Mom’s Help Maintain Mental Health

May 12, 2020, 11:42 am

Nearly eleven years ago as I was sitting in the county jail awaiting my eventual transfer to prison, my mother asked me if I was worried about prison. I remember telling her that I was mostly worried about becoming jaded. She asked me what “jaded” meant, so, remembering her sage advice when I asked what a word meant as a child, I told her to look it up in the dictionary. She didn’t think I was very funny. 

Since coming to prison, I discovered that the concern I had about becoming jaded (which, by the way, means fatigued by overuse or too much stress) was similar to being what is called “institutionalized.” It is common for long-timers to become so adapted to the “norms” of prison that they become, well…normal. For example, prisoners can get so adapted to the routine of chow time that they must be the first out the door. That’s institutionalized. Or, prisoners get a new bunkie and expect them to conform exactly to their routines or preferences. That’s institutionalized, too. It’s also institutionalized to develop general animosity towards authority figures, to expect family to take care of you, to become dependent upon the state, and a host of other examples. 

I’ve fought hard against becoming institutionalized, and for the most part I think I’ve been successful. Undoubtedly, though, I’ll have to correct some things when I leave prison. So, this week imagine my surprise when I found myself reacting to a situation in a very institutionalized way. New corrections officers have lately been training, which means we have to put up with “green” officers who don’t yet understand prison culture. It’s rarely a problem, but occasionally these officers take their training a bit far, attempting to assert authority to make a name for themselves. Perhaps you’d understand if I reacted to one of these situations…but I didn’t. 

I had followed the herd to the chow hall, waited patiently for my tray of what passes for food, and made my way to my seat. Several officers in training dotted the chow hall landscape, so I expected the usual treatment–“over here!” they’d point, as if I can’t figure out on my own where I’m supposed to sit. That’s not what I encountered, though. Instead, as I started to sit down, the new officer standing a few feet away said, “How are you doing sir?” My head jerked up, and I found myself glaring at the officer. “Excuse me?!” I asked. I was sure I hadn’t heard him right.

=== Work order A ===
Please list, in order of appearance, every word or phrase that the post on prison life puts inside quotation marks, giving each one once.
=== Work order B ===
Quote the post on prison life word for word from "May 12, 2020, 11:42" up to and including "was very funny.".
None of the lines after this point have anything to do with the work here.

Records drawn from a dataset

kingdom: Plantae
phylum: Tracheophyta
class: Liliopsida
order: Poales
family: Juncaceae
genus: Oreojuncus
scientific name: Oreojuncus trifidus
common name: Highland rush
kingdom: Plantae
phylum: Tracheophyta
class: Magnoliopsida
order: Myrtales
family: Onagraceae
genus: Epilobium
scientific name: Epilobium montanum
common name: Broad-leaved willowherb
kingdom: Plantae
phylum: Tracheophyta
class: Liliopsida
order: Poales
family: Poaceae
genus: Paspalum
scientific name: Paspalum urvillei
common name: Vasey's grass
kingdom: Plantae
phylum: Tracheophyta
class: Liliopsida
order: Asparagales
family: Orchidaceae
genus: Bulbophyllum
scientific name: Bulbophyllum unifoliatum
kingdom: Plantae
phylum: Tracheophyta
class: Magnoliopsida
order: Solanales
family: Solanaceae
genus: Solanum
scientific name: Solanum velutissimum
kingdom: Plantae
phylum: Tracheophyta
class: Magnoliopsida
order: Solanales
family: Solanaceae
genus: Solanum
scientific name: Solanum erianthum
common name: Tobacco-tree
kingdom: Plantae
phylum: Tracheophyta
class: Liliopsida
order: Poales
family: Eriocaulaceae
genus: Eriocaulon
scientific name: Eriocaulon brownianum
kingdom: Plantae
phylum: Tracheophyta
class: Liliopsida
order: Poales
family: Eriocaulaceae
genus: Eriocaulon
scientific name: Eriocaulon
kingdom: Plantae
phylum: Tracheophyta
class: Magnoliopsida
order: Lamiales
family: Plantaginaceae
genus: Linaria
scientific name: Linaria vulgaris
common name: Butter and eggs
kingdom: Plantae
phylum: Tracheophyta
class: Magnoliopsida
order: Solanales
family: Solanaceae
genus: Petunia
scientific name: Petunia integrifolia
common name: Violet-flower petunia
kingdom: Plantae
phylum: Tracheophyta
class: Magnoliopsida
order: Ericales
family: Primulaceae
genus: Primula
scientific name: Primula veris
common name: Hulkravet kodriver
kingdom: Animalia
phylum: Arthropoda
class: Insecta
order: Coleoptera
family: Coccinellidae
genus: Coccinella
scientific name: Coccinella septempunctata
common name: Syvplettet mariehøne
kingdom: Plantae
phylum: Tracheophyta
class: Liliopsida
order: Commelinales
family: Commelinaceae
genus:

=== Final answer A ===
- jaded
- institutionalized
- norms
- green
- over here!
- How are you doing sir?
- Excuse me?!

=== Final answer B ===
May 12, 2020, 11:42 am

Nearly eleven years ago as I was sitting in the county jail awaiting my eventual transfer to prison, my mother asked me if I was worried about prison. I remember telling her that I was mostly worried about becoming jaded. She asked me what “jaded” meant, so, remembering her sage advice when I asked what a word meant as a child, I told her to look it up in the dictionary. She didn’t think I was very funny.